DescriptionThe remote Windows host is running a version of Microsoft Office that is affected by several vulnerabilities :
- An integer underflow exists in the way the application parses the PowerPoint file format, which could lead to heap corruption and allow for arbitrary code execution when opening a specially crafted PowerPoint file.
- A stack-based buffer overflow can be triggered when parsing specially crafted RTF files, leading to arbitrary code execution. (CVE-2010-3333)

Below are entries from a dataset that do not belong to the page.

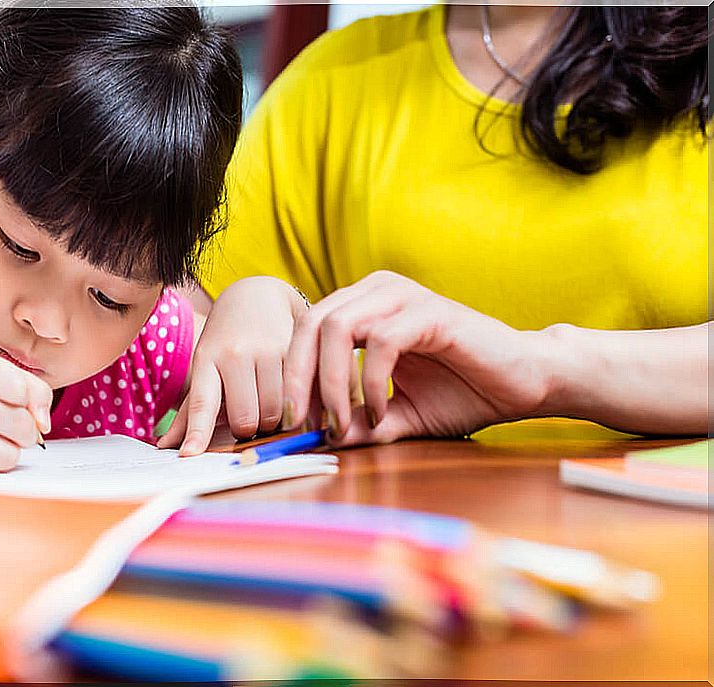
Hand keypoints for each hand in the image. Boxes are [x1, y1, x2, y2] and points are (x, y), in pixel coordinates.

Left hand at [157, 276, 305, 454]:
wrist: (257, 297)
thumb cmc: (226, 342)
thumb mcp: (204, 366)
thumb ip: (190, 410)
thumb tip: (165, 446)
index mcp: (207, 359)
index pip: (200, 403)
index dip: (197, 433)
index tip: (189, 456)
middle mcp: (235, 354)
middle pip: (245, 420)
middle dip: (248, 429)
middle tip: (248, 414)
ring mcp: (267, 351)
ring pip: (274, 415)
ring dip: (272, 420)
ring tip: (267, 401)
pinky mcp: (295, 351)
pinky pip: (297, 399)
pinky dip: (293, 407)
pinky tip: (288, 392)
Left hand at [284, 270, 552, 445]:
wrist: (525, 382)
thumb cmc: (464, 392)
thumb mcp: (399, 415)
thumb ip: (359, 422)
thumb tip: (318, 439)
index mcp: (363, 307)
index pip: (305, 333)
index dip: (291, 378)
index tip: (293, 424)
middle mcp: (377, 292)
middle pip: (310, 326)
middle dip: (298, 380)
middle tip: (304, 425)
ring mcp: (403, 296)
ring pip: (337, 327)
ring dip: (331, 383)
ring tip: (342, 424)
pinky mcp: (430, 311)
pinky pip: (380, 342)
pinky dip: (370, 383)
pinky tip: (379, 412)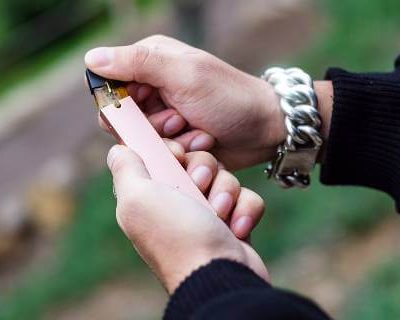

- A memory corruption vulnerability exists in the way the application parses specially crafted Office files containing Office Art Drawing records. (CVE-2010-3334)
- A memory corruption vulnerability exists in the way drawing exceptions are handled when opening specially crafted Office files. (CVE-2010-3335)
- A memory corruption vulnerability exists in the way the application parses specially crafted Office files.
- A DLL preloading (aka binary planting) vulnerability exists because the application insecurely looks in its current working directory when resolving DLL dependencies. (CVE-2010-3337)
SolutionMicrosoft has released a set of patches for Office XP, 2003, 2007, and 2010.